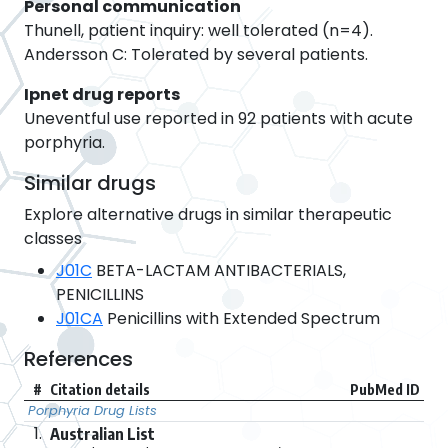
Personal communication
Thunell, patient inquiry: well tolerated (n=4).
Andersson C: Tolerated by several patients.
Ipnet drug reports
Uneventful use reported in 92 patients with acute
porphyria.
Similar drugs
Explore alternative drugs in similar therapeutic
classes
J01C
BETA-LACTAM ANTIBACTERIALS,
PENICILLINS
J01CA
Penicillins with Extended Spectrum
References
#
Citation details
PubMed ID
Porphyria Drug Lists
1.
Australian List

* TASK DIRECTIONS
Print exactly the lines from the one containing "Ipnet drug reports" through the last line of the records above, both included.

* OUTPUT OF THE EXERCISE
Ipnet drug reports
Uneventful use reported in 92 patients with acute
porphyria.
Similar drugs
Explore alternative drugs in similar therapeutic
classes
J01C
BETA-LACTAM ANTIBACTERIALS,
PENICILLINS
J01CA
Penicillins with Extended Spectrum
References
#
Citation details
PubMed ID
Porphyria Drug Lists
1.
Australian List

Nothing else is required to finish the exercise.